(Collected data)
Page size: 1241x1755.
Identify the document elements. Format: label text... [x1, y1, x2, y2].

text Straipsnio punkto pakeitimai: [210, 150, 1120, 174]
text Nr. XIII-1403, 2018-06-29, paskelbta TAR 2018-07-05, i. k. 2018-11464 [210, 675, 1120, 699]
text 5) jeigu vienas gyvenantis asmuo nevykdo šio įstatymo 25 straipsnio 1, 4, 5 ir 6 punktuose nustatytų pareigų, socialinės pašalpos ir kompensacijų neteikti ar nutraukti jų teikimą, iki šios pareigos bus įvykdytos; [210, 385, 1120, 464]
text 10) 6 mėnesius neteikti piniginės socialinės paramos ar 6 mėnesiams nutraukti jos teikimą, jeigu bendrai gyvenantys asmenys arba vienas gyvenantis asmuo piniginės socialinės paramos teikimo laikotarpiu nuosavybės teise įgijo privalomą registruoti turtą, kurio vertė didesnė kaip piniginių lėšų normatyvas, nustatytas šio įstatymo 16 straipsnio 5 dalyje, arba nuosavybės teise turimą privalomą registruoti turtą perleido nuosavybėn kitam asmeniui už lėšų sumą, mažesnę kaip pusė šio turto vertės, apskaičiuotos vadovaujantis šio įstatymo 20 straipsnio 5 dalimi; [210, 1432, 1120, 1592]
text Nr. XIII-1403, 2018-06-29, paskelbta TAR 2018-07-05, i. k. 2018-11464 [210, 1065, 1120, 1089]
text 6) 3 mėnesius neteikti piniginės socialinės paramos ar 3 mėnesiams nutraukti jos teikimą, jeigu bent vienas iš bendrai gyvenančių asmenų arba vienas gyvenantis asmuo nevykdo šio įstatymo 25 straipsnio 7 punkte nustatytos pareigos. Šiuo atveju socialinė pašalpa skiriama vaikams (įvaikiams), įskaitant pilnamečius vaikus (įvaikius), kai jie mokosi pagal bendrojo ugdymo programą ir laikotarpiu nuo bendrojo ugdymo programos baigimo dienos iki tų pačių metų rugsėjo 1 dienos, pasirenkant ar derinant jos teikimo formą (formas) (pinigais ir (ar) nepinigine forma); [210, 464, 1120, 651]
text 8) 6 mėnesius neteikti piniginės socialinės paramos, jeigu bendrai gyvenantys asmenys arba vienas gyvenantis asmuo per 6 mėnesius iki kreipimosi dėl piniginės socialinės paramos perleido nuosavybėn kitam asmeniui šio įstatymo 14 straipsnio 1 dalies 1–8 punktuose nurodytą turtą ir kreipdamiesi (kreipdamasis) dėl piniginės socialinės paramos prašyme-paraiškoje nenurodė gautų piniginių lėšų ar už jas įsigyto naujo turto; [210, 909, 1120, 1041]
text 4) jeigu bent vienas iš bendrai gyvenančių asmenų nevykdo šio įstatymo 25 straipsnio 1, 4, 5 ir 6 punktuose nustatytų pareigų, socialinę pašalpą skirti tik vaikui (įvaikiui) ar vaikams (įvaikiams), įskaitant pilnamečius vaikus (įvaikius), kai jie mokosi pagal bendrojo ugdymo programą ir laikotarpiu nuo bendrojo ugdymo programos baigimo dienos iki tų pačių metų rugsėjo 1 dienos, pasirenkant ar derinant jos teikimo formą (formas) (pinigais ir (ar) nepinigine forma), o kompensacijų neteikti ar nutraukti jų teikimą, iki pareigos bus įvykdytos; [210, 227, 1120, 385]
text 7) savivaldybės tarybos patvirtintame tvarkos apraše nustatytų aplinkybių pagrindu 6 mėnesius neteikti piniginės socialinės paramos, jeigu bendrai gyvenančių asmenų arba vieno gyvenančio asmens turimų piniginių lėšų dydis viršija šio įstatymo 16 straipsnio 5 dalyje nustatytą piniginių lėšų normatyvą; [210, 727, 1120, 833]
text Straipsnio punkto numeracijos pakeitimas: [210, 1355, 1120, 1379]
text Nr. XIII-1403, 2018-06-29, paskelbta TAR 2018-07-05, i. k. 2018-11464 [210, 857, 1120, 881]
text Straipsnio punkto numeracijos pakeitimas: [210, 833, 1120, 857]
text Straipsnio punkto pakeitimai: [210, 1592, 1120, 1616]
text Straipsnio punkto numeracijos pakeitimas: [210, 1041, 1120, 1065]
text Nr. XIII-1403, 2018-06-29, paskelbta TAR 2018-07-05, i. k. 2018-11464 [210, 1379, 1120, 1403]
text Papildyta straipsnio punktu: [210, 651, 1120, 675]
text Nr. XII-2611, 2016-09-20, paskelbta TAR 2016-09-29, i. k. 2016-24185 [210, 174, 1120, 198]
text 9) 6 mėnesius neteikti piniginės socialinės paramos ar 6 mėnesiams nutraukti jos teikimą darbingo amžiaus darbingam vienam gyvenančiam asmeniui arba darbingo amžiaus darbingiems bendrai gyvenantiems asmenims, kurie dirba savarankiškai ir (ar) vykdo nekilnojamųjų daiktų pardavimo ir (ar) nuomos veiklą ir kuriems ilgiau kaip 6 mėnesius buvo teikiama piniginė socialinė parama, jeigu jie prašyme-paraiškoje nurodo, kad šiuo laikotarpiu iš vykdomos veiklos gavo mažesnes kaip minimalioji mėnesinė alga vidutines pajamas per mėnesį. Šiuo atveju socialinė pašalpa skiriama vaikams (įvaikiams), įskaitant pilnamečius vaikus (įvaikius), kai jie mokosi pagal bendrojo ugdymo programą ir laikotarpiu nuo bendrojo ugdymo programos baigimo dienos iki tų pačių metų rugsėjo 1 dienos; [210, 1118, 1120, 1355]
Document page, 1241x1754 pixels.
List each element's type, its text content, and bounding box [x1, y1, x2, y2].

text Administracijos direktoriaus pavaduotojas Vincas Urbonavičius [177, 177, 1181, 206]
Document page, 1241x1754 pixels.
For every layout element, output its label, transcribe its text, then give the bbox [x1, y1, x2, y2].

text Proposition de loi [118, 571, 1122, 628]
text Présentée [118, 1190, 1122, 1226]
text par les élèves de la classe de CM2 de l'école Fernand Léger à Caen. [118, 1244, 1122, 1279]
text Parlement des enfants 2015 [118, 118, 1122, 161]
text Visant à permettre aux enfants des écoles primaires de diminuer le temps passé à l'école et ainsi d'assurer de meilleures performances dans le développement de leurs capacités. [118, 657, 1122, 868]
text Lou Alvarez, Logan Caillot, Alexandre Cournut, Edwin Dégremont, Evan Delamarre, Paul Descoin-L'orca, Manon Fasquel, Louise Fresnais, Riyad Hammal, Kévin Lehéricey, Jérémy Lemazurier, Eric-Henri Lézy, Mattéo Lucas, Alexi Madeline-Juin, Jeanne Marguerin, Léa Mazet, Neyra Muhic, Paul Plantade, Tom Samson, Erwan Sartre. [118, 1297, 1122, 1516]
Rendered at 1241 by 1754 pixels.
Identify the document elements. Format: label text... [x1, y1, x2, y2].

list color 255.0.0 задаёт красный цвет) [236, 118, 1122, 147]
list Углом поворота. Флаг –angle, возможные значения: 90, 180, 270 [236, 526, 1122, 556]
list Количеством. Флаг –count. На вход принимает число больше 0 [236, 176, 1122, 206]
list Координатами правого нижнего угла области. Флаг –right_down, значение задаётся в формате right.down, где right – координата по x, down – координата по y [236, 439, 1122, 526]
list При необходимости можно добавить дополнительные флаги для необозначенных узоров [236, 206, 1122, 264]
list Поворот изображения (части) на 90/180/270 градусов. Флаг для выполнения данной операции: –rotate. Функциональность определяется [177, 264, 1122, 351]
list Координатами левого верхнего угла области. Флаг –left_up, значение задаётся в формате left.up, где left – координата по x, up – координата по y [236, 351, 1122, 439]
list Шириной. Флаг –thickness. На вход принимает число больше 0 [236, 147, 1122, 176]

## Problem statement
Rewrite the records above with "XIII-1403" swapped for "XIII-1404" everywhere it appears, and keep everything else the same.

## Output below
Page size: 1241x1755.
Identify the document elements. Format: label text... [x1, y1, x2, y2].

text Straipsnio punkto pakeitimai: [210, 150, 1120, 174]
text Nr. XIII-1404, 2018-06-29, paskelbta TAR 2018-07-05, i. k. 2018-11464 [210, 675, 1120, 699]
text 5) jeigu vienas gyvenantis asmuo nevykdo šio įstatymo 25 straipsnio 1, 4, 5 ir 6 punktuose nustatytų pareigų, socialinės pašalpos ir kompensacijų neteikti ar nutraukti jų teikimą, iki šios pareigos bus įvykdytos; [210, 385, 1120, 464]
text 10) 6 mėnesius neteikti piniginės socialinės paramos ar 6 mėnesiams nutraukti jos teikimą, jeigu bendrai gyvenantys asmenys arba vienas gyvenantis asmuo piniginės socialinės paramos teikimo laikotarpiu nuosavybės teise įgijo privalomą registruoti turtą, kurio vertė didesnė kaip piniginių lėšų normatyvas, nustatytas šio įstatymo 16 straipsnio 5 dalyje, arba nuosavybės teise turimą privalomą registruoti turtą perleido nuosavybėn kitam asmeniui už lėšų sumą, mažesnę kaip pusė šio turto vertės, apskaičiuotos vadovaujantis šio įstatymo 20 straipsnio 5 dalimi; [210, 1432, 1120, 1592]
text Nr. XIII-1404, 2018-06-29, paskelbta TAR 2018-07-05, i. k. 2018-11464 [210, 1065, 1120, 1089]
text 6) 3 mėnesius neteikti piniginės socialinės paramos ar 3 mėnesiams nutraukti jos teikimą, jeigu bent vienas iš bendrai gyvenančių asmenų arba vienas gyvenantis asmuo nevykdo šio įstatymo 25 straipsnio 7 punkte nustatytos pareigos. Šiuo atveju socialinė pašalpa skiriama vaikams (įvaikiams), įskaitant pilnamečius vaikus (įvaikius), kai jie mokosi pagal bendrojo ugdymo programą ir laikotarpiu nuo bendrojo ugdymo programos baigimo dienos iki tų pačių metų rugsėjo 1 dienos, pasirenkant ar derinant jos teikimo formą (formas) (pinigais ir (ar) nepinigine forma); [210, 464, 1120, 651]
text 8) 6 mėnesius neteikti piniginės socialinės paramos, jeigu bendrai gyvenantys asmenys arba vienas gyvenantis asmuo per 6 mėnesius iki kreipimosi dėl piniginės socialinės paramos perleido nuosavybėn kitam asmeniui šio įstatymo 14 straipsnio 1 dalies 1–8 punktuose nurodytą turtą ir kreipdamiesi (kreipdamasis) dėl piniginės socialinės paramos prašyme-paraiškoje nenurodė gautų piniginių lėšų ar už jas įsigyto naujo turto; [210, 909, 1120, 1041]
text 4) jeigu bent vienas iš bendrai gyvenančių asmenų nevykdo šio įstatymo 25 straipsnio 1, 4, 5 ir 6 punktuose nustatytų pareigų, socialinę pašalpą skirti tik vaikui (įvaikiui) ar vaikams (įvaikiams), įskaitant pilnamečius vaikus (įvaikius), kai jie mokosi pagal bendrojo ugdymo programą ir laikotarpiu nuo bendrojo ugdymo programos baigimo dienos iki tų pačių metų rugsėjo 1 dienos, pasirenkant ar derinant jos teikimo formą (formas) (pinigais ir (ar) nepinigine forma), o kompensacijų neteikti ar nutraukti jų teikimą, iki pareigos bus įvykdytos; [210, 227, 1120, 385]
text 7) savivaldybės tarybos patvirtintame tvarkos apraše nustatytų aplinkybių pagrindu 6 mėnesius neteikti piniginės socialinės paramos, jeigu bendrai gyvenančių asmenų arba vieno gyvenančio asmens turimų piniginių lėšų dydis viršija šio įstatymo 16 straipsnio 5 dalyje nustatytą piniginių lėšų normatyvą; [210, 727, 1120, 833]
text Straipsnio punkto numeracijos pakeitimas: [210, 1355, 1120, 1379]
text Nr. XIII-1404, 2018-06-29, paskelbta TAR 2018-07-05, i. k. 2018-11464 [210, 857, 1120, 881]
text Straipsnio punkto numeracijos pakeitimas: [210, 833, 1120, 857]
text Straipsnio punkto pakeitimai: [210, 1592, 1120, 1616]
text Straipsnio punkto numeracijos pakeitimas: [210, 1041, 1120, 1065]
text Nr. XIII-1404, 2018-06-29, paskelbta TAR 2018-07-05, i. k. 2018-11464 [210, 1379, 1120, 1403]
text Papildyta straipsnio punktu: [210, 651, 1120, 675]
text Nr. XII-2611, 2016-09-20, paskelbta TAR 2016-09-29, i. k. 2016-24185 [210, 174, 1120, 198]
text 9) 6 mėnesius neteikti piniginės socialinės paramos ar 6 mėnesiams nutraukti jos teikimą darbingo amžiaus darbingam vienam gyvenančiam asmeniui arba darbingo amžiaus darbingiems bendrai gyvenantiems asmenims, kurie dirba savarankiškai ir (ar) vykdo nekilnojamųjų daiktų pardavimo ir (ar) nuomos veiklą ir kuriems ilgiau kaip 6 mėnesius buvo teikiama piniginė socialinė parama, jeigu jie prašyme-paraiškoje nurodo, kad šiuo laikotarpiu iš vykdomos veiklos gavo mažesnes kaip minimalioji mėnesinė alga vidutines pajamas per mėnesį. Šiuo atveju socialinė pašalpa skiriama vaikams (įvaikiams), įskaitant pilnamečius vaikus (įvaikius), kai jie mokosi pagal bendrojo ugdymo programą ir laikotarpiu nuo bendrojo ugdymo programos baigimo dienos iki tų pačių metų rugsėjo 1 dienos; [210, 1118, 1120, 1355]
Document page, 1241x1754 pixels.
List each element's type, its text content, and bounding box [x1, y1, x2, y2].

text Administracijos direktoriaus pavaduotojas Vincas Urbonavičius [177, 177, 1181, 206]
Document page, 1241x1754 pixels.
For every layout element, output its label, transcribe its text, then give the bbox [x1, y1, x2, y2].

text Proposition de loi [118, 571, 1122, 628]
text Présentée [118, 1190, 1122, 1226]
text par les élèves de la classe de CM2 de l'école Fernand Léger à Caen. [118, 1244, 1122, 1279]
text Parlement des enfants 2015 [118, 118, 1122, 161]
text Visant à permettre aux enfants des écoles primaires de diminuer le temps passé à l'école et ainsi d'assurer de meilleures performances dans le développement de leurs capacités. [118, 657, 1122, 868]
text Lou Alvarez, Logan Caillot, Alexandre Cournut, Edwin Dégremont, Evan Delamarre, Paul Descoin-L'orca, Manon Fasquel, Louise Fresnais, Riyad Hammal, Kévin Lehéricey, Jérémy Lemazurier, Eric-Henri Lézy, Mattéo Lucas, Alexi Madeline-Juin, Jeanne Marguerin, Léa Mazet, Neyra Muhic, Paul Plantade, Tom Samson, Erwan Sartre. [118, 1297, 1122, 1516]
Rendered at 1241 by 1754 pixels.
Identify the document elements. Format: label text... [x1, y1, x2, y2].

list color 255.0.0 задаёт красный цвет) [236, 118, 1122, 147]
list Углом поворота. Флаг –angle, возможные значения: 90, 180, 270 [236, 526, 1122, 556]
list Количеством. Флаг –count. На вход принимает число больше 0 [236, 176, 1122, 206]
list Координатами правого нижнего угла области. Флаг –right_down, значение задаётся в формате right.down, где right – координата по x, down – координата по y [236, 439, 1122, 526]
list При необходимости можно добавить дополнительные флаги для необозначенных узоров [236, 206, 1122, 264]
list Поворот изображения (части) на 90/180/270 градусов. Флаг для выполнения данной операции: –rotate. Функциональность определяется [177, 264, 1122, 351]
list Координатами левого верхнего угла области. Флаг –left_up, значение задаётся в формате left.up, где left – координата по x, up – координата по y [236, 351, 1122, 439]
list Шириной. Флаг –thickness. На вход принимает число больше 0 [236, 147, 1122, 176]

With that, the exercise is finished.